There are few writers of note, of any country, or of any age, from
whom quotations might not be made in proof of the love with which
they regarded Nature. And this remark applies as much to religious and
philosophic writers as to poets,--equally to Plato, St. Francois de
Sales, Bacon, and Fenelon, as to Shakespeare, Racine, Calderon, or
Burns; for from no really philosophic or religious doctrine can the love
of the works of Nature be excluded.
But before the days of Jean Jacques Rousseau, Buffon, and Bernardin
de St. Pierre, this love of Nature had not been expressed in all its
intensity. Until their day, it had not been written on exclusively.
The lovers of Nature were not, till then, as they may perhaps since be
considered, a sect apart. Though perfectly sincere in all the adorations
they offered, they were less entirely, and certainly less diligently and
constantly, her adorers.
It is the great praise of Bernardin de St. Pierre, that coming
immediately after Rousseau and Buffon, and being one of the most
proficient writers of the same school, he was in no degree their
imitator, but perfectly original and new. He intuitively perceived the
immensity of the subject he intended to explore, and has told us that
no day of his life passed without his collecting some valuable materials
for his writings. In the divine works of Nature, he diligently sought
to discover her laws. It was his early intention not to begin to write
until he had ceased to observe; but he found observation endless, and
that he was "like a child who with a shell digs a hole in the sand to
receive the waters of the ocean." He elsewhere humbly says, that not
only the general history of Nature, but even that of the smallest plant,
was far beyond his ability. Before, however, speaking further of him as
an author, it will be necessary to recapitulate the chief events of his
life.
HENRI-JACQUES BERNARDIN DE ST. PIERRE, was born at Havre in 1737. He
always considered himself descended from that Eustache de St. Pierre,
who is said by Froissart, (and I believe by Froissart only), to have so
generously offered himself as a victim to appease the wrath of Edward
the Third against Calais.
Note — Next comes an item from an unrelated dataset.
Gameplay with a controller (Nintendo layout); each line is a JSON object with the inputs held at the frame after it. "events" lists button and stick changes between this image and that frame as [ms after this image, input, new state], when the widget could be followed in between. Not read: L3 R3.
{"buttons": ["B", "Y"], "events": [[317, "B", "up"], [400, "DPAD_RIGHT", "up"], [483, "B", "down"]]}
He, with his companions in virtue, it is also
said, was saved by the intercession of Queen Philippa. In one of his
smaller works, Bernardin asserts this descent, and it was certainly one
of which he might be proud. Many anecdotes are related of his childhood,
indicative of the youthful author,--of his strong love of Nature, and
his humanity to animals.
That "the child is the father of the man," has been seldom more strongly
illustrated. There is a story of a cat, which, when related by him many
years afterwards to Rousseau, caused that philosopher to shed tears. At
eight years of age, he took the greatest pleasure in the regular culture
of his garden; and possibly then stored up some of the ideas which
afterwards appeared in the "Fraisier." His sympathy with all living
things was extreme.
In "Paul and Virginia," he praises, with evident satisfaction, their
meal of milk and eggs, which had not cost any animal its life. It has
been remarked, and possibly with truth, that every tenderly disposed
heart, deeply imbued with a love of Nature, is at times somewhat
Braminical. St. Pierre's certainly was.
When quite young, he advanced with a clenched fist towards a carter
who was ill-treating a horse. And when taken for the first time, by his
father, to Rouen, having the towers of the cathedral pointed out to him,
he exclaimed, "My God! how high they fly." Every one present naturally
laughed. Bernardin had only noticed the flight of some swallows who had
built their nests there. He thus early revealed those instincts which
afterwards became the guidance of his life: the strength of which
possibly occasioned his too great indifference to all monuments of
art. The love of study and of solitude were also characteristics of
his childhood. His temper is said to have been moody, impetuous, and
intractable. Whether this faulty temper may not have been produced
or rendered worse by mismanagement, cannot not be ascertained. It,
undoubtedly became afterwards, to St. Pierre a fruitful source of
misfortune and of woe.
The reading of voyages was with him, even in childhood, almost a
passion. At twelve years of age, his whole soul was occupied by Robinson
Crusoe and his island. His romantic love of adventure seeming to his
parents to announce a predilection in favour of the sea, he was sent
by them with one of his uncles to Martinique. But St. Pierre had
not sufficiently practised the virtue of obedience to submit, as was
necessary, to the discipline of a ship. He was afterwards placed with
the Jesuits at Caen, with whom he made immense progress in his studies.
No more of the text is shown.